> [Aim a]
Answer these questions about the text on China's high-tech enterprise identification policy:
(i) What do the authors use as a natural experimental group?
(ii) What are the two phases in which HTEP has spillover effects?
(iii) In which two kinds of firms does HTEP have a crowding-out effect on innovation?

> [Text excerpt]
Design/methodology/approach
The authors use Chinese high-tech enterprise identification policy (HTEP) as a natural experimental group to test policy impacts, spillover effects and mechanisms of action.
Findings
First, HTEP promotes exploratory innovation. In addition, HTEP has a greater impact on non-exploratory innovation. Second, HTEP has spillover effects in two phases: HTEP (2008) and the 2016 policy reform. HTEP affects exploratory innovation in nearby non-high-tech firms, and the policy effect decreases monotonically with increasing distance from the treatment group. Third, HTEP affects innovation capacity through financing constraints, technical personnel flow and knowledge flow, which explains not only policy effects but also spillover effects. Fourth, the analysis of policy heterogeneity shows that the 2016 policy reforms reinforce the positive effect of HTEP (2008). By deducting the effects of other policies, the HTEP effect is found to be less volatile. In terms of the continuity of policy identification, continuous uninterrupted identification has a crucial impact on the improvement of firms’ innovation capacity compared to repeated certification and certification expiration. Finally, HTEP has a crowding-out effect in state-owned enterprises and large firms’ innovation.

Stored entries
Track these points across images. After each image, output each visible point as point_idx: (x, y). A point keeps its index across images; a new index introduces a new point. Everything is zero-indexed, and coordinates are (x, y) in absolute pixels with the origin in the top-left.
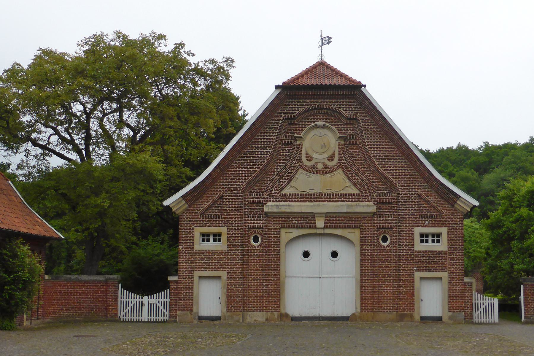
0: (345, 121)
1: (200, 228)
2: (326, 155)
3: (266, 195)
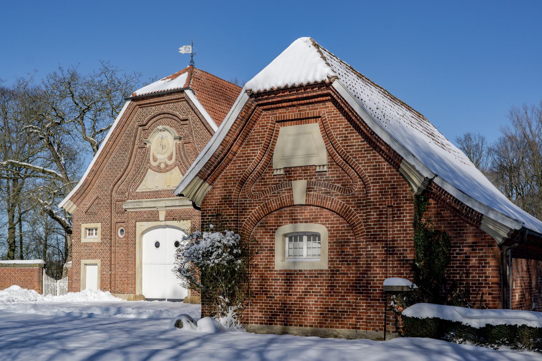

> [Aim b]
Write out the entries, beginning at their first line and stopping after the line that contains "0: (345, 121)". Leave the pictures out of your answer.

> [Expected answer a]
(i) Chinese high-tech enterprise identification policy (HTEP)
(ii) HTEP (2008) and the 2016 policy reform
(iii) State-owned enterprises and large firms

> [Expected answer b]
Track these points across images. After each image, output each visible point as point_idx: (x, y). A point keeps its index across images; a new index introduces a new point. Everything is zero-indexed, and coordinates are (x, y) in absolute pixels with the origin in the top-left.
0: (345, 121)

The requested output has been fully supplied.